See https://duckdb.org/2022/05/27/iejoin.html for a very good explanation of these join algorithms.

mismo.joins.JoinAlgorithm module-attribute

JoinAlgorithm = Literal[
    "EMPTY_RESULT",
    "LEFT_DELIM_JOIN",
    "RIGHT_DELIM_JOIN",
    "BLOCKWISE_NL_JOIN",
    "NESTED_LOOP_JOIN",
    "HASH_JOIN",
    "PIECEWISE_MERGE_JOIN",
    "IE_JOIN",
    "ASOF_JOIN",
    "CROSS_PRODUCT",
    "POSITIONAL_JOIN",
]

mismo.joins.SlowJoinAlgorithm module-attribute

SlowJoinAlgorithm = Literal[
    "NESTED_LOOP_JOIN", "BLOCKWISE_NL_JOIN", "CROSS_PRODUCT"
]

mismo.joins.JOIN_ALGORITHMS module-attribute

JOIN_ALGORITHMS = frozenset(__args__)

mismo.joins.SLOW_JOIN_ALGORITHMS module-attribute

SLOW_JOIN_ALGORITHMS = frozenset(__args__)
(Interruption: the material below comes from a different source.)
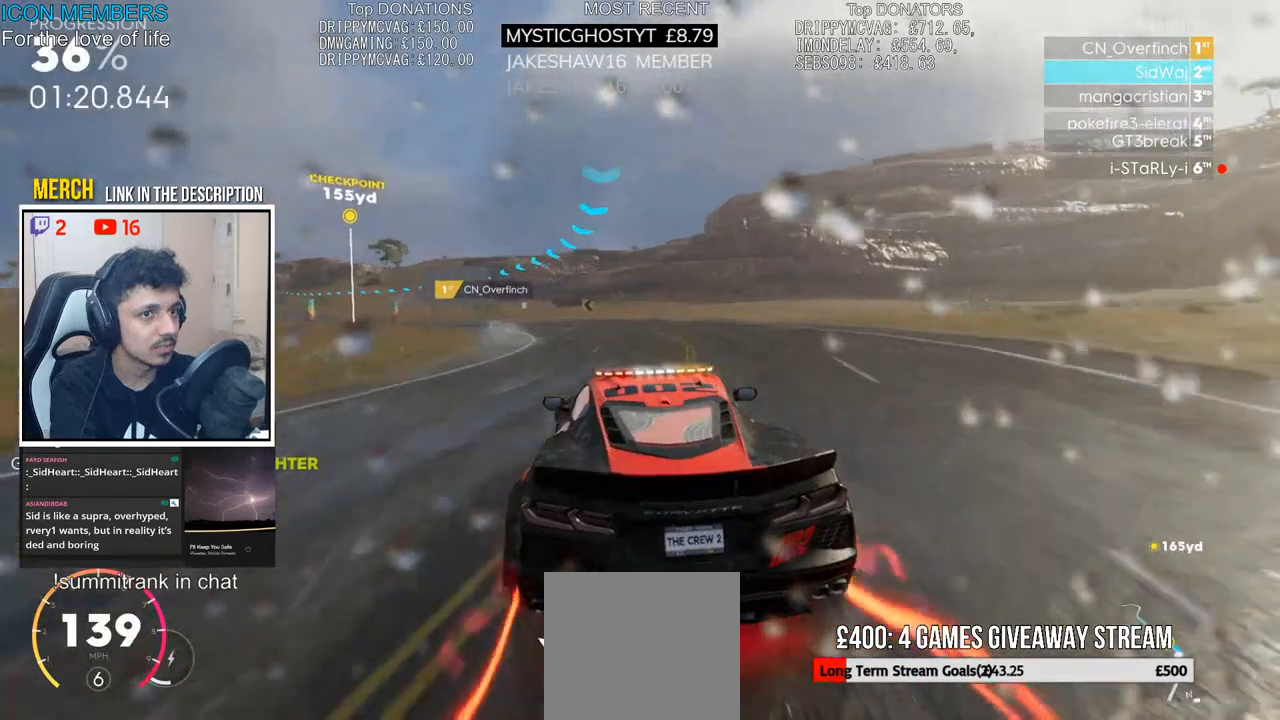
{"buttons": ["R2"], "left_stick": "left", "right_stick": "center", "events": [[400, "left_stick", "center"], [500, "left_stick", "left"]]}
mismo.exceptions.SlowJoinError

Bases: SlowJoinMixin, ValueError, MismoError

Error for slow join algorithms.

mismo.exceptions.SlowJoinWarning

Bases: SlowJoinMixin, UserWarning, MismoWarning

Warning for slow join algorithms.